• _Source passage_:
━━━━━━━━━━
Every once in a blue moon I like to sit in front of the computer with a cup of tea, when I probably have something else way more worth my time to be doing, and look at gossip articles. I don't know why. I think it's cause it's associated with that "this reminds me of that time I went to the city and we were speeding around in our little lithe car and watching the lights zoom by like in photos where you shook the camera as you were taking it" feeling in my mind. It feels like something the girls who wear spagetti strap shirts three sizes too small for their torsos would be doing in the summer while they wait for their flavor of the week to pick them up to go to the beach. And so while I'm sitting there doing that it sort of sickens me. That's why they're called guilty pleasures I suppose.

One thing i do like doing on a regular basis that doesn't make me vomit through my nostrils is spend hours looking at pictures on DeviantArt or Found.com. Mostly the latter now. It's like when you watch a video on youtube and click on another on the sidebar and end up going from something about puppies to, 20 videos later, something about nebulas. It's a web/spiral/hoopla of awesomeness to get lost in. And when I look at pictures most end up being catergorized in my mind and associated with a feeling. like the gossip magazine thing. Like a girl in a white undershirt waking up and pulling the curtains back while still in bed and the light streaming in has been associated with this semi downtrodden house near me. They don't make sense, but it's nice to have something to compare things to in my head.

some common themes:
That one summer I was baby sat by the secretary at the desk in the Tae-Kwon-Doe place, and me and my sister played video games with her son, and I was introduced to Jet Set radio Future, which remains a favorite today, and we went to the beach by walking down the road for like two minutes and then we'd go to Tae-Kwon-Doe, and once we dressed up like the JSRF characters and rollerbladed on his street and I layed out in the rain on the street, and it was just an innocent sunny awesome summer.
━━━━━━━━━━
• _Record extracts_:

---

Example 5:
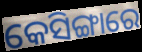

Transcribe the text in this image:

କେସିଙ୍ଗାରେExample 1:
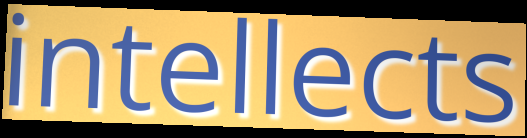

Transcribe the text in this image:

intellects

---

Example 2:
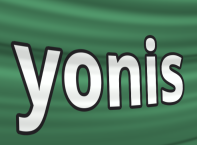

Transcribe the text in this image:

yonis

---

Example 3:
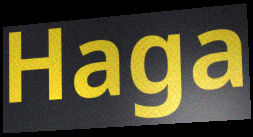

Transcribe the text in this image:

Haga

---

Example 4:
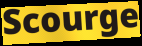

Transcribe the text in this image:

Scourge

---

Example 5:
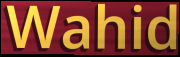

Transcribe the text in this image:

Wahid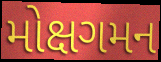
━━━━━━━━━━
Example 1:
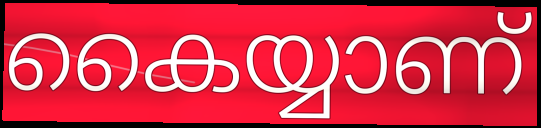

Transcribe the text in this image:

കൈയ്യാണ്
━━━━━━━━━━
• _Objective 1_: According to the blog post, which site does the writer now mostly use for looking at pictures?
• _Objective 2_: Reproduce the blog post word for word, from "Every once in" up to and including "pleasures I suppose.".
• _Objective 3_: Carry on the blog post about guilty pleasures and browsing pictures, picking up after its final sentence.

• _Answer 1_: Found.com

• _Answer 2_:
Every once in a blue moon I like to sit in front of the computer with a cup of tea, when I probably have something else way more worth my time to be doing, and look at gossip articles. I don't know why. I think it's cause it's associated with that "this reminds me of that time I went to the city and we were speeding around in our little lithe car and watching the lights zoom by like in photos where you shook the camera as you were taking it" feeling in my mind. It feels like something the girls who wear spagetti strap shirts three sizes too small for their torsos would be doing in the summer while they wait for their flavor of the week to pick them up to go to the beach. And so while I'm sitting there doing that it sort of sickens me. That's why they're called guilty pleasures I suppose.

• _Answer 3_:
going to the zoo with my mom and sister two years ago on the 4th of july. We blasted Regina Spektor on the way there and it was the best weather, bright but not blinding, warm without making you sweat, and the road was that nice shade of gray, and barely anyone was at the zoo and so we had free reign. Which reminds me of when I was younger and we went to the alligotar farm, after in the gift shop i got this treasure map, which ended up staying in it's package for months, but we went back home and we filled up our kiddy pool and had pizza bagels.

Pizza bagels I have backwards linked to the week I spent with a friend and his family in Disney, which was just so much fun, consisting of staying up VERY late, pillow fights, getting yelled at by a crazy grandma, haunted houses THE BEST ONE EVER THREE STORIES YEAH, and scaring people from on top of the washing machine.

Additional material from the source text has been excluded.